Northern Ireland companies have “plenty they can be getting on with to prepare for Brexit”, despite ongoing uncertainty around how the UK’s exit from the EU will finally take shape. That was the message from corporate law firm A&L Goodbody at a Brexit Breakfast this morning, hosted in partnership with the Northern Ireland Chamber of Commerce & Industry at Belfast’s Merchant Hotel.
Mark Thomspon, Partner, A&L Goodbody, Ann McGregor, Chief Executive, NI Chamber of Commerce and Jonathan Hacking, Associate, A&L Goodbody.
Addressing an audience of over 100 business leaders at the event, Mark Thompson, Partner, A&L Goodbody, said: “It is critical that companies act now to start preparing for Brexit – they mustn’t be stalled by the ongoing uncertainty and volatility. Waiting until March 2019 will simply be too late.
“Currently, much of the discussion is centred around whether we will have a hard or soft Brexit but, in reality, it will sit across a spectrum and will unlikely have binary outcomes.
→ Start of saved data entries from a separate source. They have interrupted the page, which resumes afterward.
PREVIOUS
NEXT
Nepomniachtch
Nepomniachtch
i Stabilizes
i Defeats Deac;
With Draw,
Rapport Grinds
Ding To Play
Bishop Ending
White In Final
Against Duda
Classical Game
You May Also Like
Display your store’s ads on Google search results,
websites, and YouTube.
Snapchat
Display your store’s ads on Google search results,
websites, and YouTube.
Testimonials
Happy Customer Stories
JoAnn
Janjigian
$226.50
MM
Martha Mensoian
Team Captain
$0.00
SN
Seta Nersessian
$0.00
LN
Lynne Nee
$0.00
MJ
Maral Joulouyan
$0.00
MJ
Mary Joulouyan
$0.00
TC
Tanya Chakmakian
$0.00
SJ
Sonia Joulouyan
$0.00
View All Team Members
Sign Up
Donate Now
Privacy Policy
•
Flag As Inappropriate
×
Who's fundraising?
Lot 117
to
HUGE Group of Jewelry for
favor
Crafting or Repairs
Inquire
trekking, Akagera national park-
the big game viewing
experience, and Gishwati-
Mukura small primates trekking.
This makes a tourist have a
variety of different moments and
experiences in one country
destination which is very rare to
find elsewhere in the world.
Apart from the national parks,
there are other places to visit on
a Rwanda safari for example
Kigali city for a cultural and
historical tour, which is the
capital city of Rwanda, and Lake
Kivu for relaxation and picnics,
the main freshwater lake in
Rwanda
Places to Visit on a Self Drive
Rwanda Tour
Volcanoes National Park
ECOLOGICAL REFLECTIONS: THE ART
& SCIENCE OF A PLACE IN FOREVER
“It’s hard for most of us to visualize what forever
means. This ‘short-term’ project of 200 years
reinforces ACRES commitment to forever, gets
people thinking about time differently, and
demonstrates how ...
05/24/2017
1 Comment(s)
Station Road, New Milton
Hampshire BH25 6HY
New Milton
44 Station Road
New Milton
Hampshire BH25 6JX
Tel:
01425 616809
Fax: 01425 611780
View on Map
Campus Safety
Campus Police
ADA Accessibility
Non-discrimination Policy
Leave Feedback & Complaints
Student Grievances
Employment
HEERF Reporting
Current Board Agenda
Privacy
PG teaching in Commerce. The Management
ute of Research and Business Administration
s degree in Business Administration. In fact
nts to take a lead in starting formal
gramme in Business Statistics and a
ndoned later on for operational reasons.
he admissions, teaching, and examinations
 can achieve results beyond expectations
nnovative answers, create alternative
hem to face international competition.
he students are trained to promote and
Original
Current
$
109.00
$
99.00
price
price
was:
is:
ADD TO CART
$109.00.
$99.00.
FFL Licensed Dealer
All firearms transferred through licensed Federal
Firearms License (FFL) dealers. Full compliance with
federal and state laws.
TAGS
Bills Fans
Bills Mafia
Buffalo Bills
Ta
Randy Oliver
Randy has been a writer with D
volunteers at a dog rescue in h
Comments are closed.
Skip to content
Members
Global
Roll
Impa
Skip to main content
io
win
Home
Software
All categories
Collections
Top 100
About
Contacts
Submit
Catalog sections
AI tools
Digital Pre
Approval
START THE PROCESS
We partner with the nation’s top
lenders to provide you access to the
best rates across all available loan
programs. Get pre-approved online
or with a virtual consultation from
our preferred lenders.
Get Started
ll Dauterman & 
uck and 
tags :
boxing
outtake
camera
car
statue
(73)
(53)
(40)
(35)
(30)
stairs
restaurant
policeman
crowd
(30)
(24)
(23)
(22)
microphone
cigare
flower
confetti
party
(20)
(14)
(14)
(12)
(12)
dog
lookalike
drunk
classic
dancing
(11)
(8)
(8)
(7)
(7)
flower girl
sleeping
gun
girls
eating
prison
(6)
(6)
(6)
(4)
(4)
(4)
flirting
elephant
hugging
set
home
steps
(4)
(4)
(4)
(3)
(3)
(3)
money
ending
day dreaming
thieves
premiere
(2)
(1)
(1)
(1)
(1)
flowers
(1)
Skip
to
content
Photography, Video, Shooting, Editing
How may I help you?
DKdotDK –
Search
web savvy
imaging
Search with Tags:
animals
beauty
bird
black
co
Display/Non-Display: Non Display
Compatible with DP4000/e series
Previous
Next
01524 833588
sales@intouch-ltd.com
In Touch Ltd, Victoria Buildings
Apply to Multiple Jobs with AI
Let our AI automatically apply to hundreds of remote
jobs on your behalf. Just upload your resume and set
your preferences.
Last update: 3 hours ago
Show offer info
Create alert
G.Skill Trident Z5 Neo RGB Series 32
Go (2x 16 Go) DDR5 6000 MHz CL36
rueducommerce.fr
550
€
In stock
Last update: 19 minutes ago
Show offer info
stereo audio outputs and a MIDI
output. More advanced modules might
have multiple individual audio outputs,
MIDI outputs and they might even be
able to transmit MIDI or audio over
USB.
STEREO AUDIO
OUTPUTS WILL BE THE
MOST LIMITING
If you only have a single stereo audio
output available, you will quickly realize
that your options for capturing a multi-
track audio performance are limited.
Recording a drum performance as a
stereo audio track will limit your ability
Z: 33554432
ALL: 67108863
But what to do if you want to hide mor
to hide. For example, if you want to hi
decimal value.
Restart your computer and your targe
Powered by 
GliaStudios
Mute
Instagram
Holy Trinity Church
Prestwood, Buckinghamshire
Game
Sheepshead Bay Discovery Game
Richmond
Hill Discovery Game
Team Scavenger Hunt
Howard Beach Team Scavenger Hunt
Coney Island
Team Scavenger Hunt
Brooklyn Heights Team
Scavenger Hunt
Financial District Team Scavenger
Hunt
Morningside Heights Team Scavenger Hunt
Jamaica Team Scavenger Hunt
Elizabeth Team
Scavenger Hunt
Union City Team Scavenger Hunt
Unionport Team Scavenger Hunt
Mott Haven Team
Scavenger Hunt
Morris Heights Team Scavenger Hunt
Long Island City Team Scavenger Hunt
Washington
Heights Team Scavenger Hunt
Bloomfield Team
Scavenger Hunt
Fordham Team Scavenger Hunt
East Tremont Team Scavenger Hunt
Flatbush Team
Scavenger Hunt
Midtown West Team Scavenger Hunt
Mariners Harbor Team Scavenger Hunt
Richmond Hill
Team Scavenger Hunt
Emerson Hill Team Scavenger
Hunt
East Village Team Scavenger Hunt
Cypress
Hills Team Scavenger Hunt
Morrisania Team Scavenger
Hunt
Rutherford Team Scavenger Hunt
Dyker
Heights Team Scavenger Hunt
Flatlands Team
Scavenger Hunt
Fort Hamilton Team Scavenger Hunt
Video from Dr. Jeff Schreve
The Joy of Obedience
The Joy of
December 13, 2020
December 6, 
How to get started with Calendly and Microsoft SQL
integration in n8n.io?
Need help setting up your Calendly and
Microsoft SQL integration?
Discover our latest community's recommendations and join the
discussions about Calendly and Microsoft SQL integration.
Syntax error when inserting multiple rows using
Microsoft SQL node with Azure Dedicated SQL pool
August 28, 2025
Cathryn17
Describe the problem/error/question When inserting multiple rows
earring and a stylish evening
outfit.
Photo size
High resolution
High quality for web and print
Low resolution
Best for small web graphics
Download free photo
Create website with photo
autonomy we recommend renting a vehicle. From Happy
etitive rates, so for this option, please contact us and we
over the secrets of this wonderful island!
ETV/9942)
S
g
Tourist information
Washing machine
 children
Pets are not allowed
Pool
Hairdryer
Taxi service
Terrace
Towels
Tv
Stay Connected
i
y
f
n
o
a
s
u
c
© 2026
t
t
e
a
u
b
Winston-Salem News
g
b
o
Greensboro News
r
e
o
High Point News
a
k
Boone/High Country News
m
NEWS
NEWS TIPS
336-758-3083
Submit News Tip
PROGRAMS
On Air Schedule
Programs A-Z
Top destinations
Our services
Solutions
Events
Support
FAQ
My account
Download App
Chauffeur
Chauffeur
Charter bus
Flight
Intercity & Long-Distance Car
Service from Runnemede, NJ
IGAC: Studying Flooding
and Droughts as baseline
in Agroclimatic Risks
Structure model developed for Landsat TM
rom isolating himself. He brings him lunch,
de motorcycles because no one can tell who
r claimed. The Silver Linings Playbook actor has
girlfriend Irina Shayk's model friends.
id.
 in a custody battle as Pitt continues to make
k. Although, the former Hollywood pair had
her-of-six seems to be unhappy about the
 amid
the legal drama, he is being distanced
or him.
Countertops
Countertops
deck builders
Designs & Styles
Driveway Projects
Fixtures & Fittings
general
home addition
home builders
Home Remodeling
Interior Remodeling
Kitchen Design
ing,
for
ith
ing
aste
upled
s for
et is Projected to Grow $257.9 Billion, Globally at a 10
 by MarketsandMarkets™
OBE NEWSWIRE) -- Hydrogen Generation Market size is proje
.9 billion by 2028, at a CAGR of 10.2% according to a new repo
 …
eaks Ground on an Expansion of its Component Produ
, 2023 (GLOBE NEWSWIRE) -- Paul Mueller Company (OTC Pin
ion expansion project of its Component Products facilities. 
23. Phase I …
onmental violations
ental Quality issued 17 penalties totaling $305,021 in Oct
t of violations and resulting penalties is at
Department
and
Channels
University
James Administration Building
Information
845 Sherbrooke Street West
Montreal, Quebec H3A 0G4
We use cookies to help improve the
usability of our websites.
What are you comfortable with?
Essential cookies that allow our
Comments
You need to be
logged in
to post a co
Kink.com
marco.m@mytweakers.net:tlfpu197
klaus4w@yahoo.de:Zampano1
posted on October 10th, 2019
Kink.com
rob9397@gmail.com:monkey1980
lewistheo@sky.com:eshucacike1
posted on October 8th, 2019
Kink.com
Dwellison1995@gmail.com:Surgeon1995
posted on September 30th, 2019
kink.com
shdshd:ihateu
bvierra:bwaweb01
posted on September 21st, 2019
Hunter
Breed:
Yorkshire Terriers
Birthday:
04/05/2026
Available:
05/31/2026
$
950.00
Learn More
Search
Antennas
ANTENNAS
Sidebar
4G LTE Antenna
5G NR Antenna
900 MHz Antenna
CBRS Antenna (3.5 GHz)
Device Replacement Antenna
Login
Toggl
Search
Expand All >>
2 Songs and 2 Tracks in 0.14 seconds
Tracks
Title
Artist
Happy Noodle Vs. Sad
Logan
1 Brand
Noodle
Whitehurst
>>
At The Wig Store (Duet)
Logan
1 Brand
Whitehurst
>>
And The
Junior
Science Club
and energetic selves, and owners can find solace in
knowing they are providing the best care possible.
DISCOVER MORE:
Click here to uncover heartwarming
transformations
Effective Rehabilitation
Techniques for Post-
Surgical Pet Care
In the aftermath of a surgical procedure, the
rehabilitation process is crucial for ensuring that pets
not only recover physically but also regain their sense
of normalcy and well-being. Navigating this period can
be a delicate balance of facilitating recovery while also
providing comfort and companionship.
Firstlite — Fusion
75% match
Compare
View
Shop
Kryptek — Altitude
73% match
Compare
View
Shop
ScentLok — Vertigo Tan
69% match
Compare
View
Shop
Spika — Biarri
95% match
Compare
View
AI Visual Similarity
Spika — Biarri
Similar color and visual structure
Instead businesses need to focus on examining where they will fit on that spectrum.
“Regardless of what deal is or isn’t negotiated, the post-Brexit trading environment will definitely be different and that’s what NI companies need to focus on for now whilst we await clarification on the degree and nature of the differences. Businesses can asses now their exposure in order to put in place an appropriate route map to deal with the whatever changes flow from the final Brexit deal.”
Designed to be a practical Brexit planning workshop, the event laid out a series of practical steps that companies in Northern Ireland can take now, rather than waiting until March 2019 or beyond.
According to Mr Thompson: “Businesses need to get underway with an internal operational review. This will involve putting together an appropriate internal team – compromising sales, HR, IT, procurement and logistics – and ensuring they have sufficient resources to complete an effective review of their business
He advised that this team will first of all need to map their company’s supply chain and sales channels and assess their exposure to compliance and infrastructure changes. They will also need to understand the extent to which their registered IP is going to be changed by Brexit, and also where their IT systems and servers are based and how this may fit with the post-Brexit world.
Separately, they will need to consider HR issues and determine to what extent their business currently relies on EU nationals, ensuring that they have assessed whether their EU workers meet the criteria for settled status and that non-EEA visa requirements are considered and checked.
Mr Thompson continued: “Upon completion of this operational review, the company’s finance team will need to be consulted to ensure that it’s on top of budgets and likely costs caused by Brexit and that adequate working capital is in place to cope with associated volatility arising. Equally, the Board or strategy group should consider what parts of the company strategy need to be reviewed, whether investment decisions, diversification, rescaling or pushing into new markets.”
Ann McGregor, Chief Executive, NI Chamber of Commerce & Industry, commented: “Firms have been dealing with uncertainty over the future relationship with the EU since the referendum vote over two years ago, however many are still not ready for Brexit.
“In particular smaller firms don’t have the capacity to scenario plan, don’t think they’ll be affected, or have simply switched off from the process altogether.
“Many questions still remain unanswered especially on cross border trade and workforce planning and it is therefore imperative that these decisions are made by government as soon as possible to allow businesses to plan for a successful Brexit.”